What “Suffragette” is good at is depicting the kinds of hell that these women had to endure.  When we think of suffragettes, we often think of newsreel footage of well-dressed women marching with placards, and that’s it.  The film shows how protesting women were beaten by police and subjected to harrowing treatment in captivity, something the newsreels never showed.

That being said, “Suffragette” is sincere.  It is heartfelt.  And it is, unfortunately, boring.

The problem is not in front of the camera.  Mulligan is really good, guiding us through the feminist movement and giving us an understanding of what women at that time (especially women with kids) had to sacrifice in order to meet the greater goal.  Bonham Carter is finally free of the gargoyle makeup to which her husband Tim Burton regularly subjects her in his films, and the result is a breath of fresh air in her career.  And if you have to cast an iconic actress to play an iconic feminist who electrifies audiences with a speech from her balcony, Streep is just the person to fill the role.

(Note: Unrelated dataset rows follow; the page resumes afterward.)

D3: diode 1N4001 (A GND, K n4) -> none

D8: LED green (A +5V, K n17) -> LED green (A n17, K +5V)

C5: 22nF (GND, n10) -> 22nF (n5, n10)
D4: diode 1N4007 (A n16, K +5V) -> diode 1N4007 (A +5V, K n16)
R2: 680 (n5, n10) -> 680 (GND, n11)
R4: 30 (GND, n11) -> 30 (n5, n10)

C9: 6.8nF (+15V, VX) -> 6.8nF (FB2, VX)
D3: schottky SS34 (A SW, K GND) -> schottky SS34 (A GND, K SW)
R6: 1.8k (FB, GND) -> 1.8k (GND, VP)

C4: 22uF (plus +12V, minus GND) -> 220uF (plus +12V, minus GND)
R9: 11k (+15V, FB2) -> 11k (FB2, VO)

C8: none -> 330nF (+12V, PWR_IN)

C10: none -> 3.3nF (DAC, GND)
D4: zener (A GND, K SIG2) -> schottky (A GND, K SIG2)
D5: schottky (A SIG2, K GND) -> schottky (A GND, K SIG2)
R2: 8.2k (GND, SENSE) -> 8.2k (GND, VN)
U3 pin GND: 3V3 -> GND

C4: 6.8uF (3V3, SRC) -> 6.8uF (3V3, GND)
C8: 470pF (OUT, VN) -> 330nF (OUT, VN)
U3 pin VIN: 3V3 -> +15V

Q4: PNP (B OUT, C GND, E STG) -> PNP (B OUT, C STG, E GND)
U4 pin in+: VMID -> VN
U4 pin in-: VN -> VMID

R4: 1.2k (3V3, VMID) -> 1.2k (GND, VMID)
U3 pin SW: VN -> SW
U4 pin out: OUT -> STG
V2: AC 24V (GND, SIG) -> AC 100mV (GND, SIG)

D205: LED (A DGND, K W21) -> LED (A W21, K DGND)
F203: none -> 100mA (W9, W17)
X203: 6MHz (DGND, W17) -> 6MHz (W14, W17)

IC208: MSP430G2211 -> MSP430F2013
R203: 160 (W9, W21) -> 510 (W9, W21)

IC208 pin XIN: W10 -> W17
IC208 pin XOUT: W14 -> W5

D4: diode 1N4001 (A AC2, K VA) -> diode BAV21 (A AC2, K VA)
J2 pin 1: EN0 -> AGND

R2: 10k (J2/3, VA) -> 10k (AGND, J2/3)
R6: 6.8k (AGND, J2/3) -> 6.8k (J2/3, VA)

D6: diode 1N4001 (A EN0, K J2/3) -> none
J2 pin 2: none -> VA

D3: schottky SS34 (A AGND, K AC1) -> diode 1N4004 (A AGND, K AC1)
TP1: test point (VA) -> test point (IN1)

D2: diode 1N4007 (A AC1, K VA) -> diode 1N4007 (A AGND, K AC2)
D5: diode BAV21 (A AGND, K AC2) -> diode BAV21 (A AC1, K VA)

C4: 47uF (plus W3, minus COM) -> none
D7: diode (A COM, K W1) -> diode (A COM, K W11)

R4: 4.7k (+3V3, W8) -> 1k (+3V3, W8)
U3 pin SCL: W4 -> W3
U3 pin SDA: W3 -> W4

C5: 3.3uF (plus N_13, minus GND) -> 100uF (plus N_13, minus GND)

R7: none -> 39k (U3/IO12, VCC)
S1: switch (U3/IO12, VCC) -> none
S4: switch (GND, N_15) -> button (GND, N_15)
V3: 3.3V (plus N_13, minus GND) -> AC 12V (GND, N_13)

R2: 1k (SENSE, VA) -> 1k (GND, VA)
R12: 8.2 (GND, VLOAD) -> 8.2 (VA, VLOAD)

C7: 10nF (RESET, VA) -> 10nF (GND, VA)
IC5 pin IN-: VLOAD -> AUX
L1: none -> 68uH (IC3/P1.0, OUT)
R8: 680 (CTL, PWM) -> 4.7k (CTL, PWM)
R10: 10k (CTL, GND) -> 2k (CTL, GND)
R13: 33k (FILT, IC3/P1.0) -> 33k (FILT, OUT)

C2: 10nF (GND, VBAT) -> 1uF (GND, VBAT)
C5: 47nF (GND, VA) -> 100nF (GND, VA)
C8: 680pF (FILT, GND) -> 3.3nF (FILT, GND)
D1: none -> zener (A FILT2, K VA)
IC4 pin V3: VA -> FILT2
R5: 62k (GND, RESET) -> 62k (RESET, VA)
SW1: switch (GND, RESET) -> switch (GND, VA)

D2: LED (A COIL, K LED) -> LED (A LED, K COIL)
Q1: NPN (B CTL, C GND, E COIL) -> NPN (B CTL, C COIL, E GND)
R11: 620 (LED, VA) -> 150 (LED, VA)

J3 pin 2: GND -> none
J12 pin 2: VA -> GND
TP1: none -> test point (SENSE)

The problem is that the script by Abi Morgan (Streep’s “The Iron Lady”) is just too on the nose.  The film feels the need to have opening titles to explain the situation for women at that time in England (as if we couldn’t figure that out) and then proceeds to use the dialogue to teach us what feminism is about.  If only Morgan’s script had expanded Maud’s universe to show what the suffragette movement meant to English politics at the time.  Instead we get the narrow view of Maud at the laundry, with her family and finally becoming radicalized in the movement.  The points that Morgan wants to make are certainly made, but it is at the expense of characterization, which minimizes audience involvement in the film.

I’m convinced there’s a great movie to be made about the struggle for women to get the right to vote, but “Suffragette” isn’t it.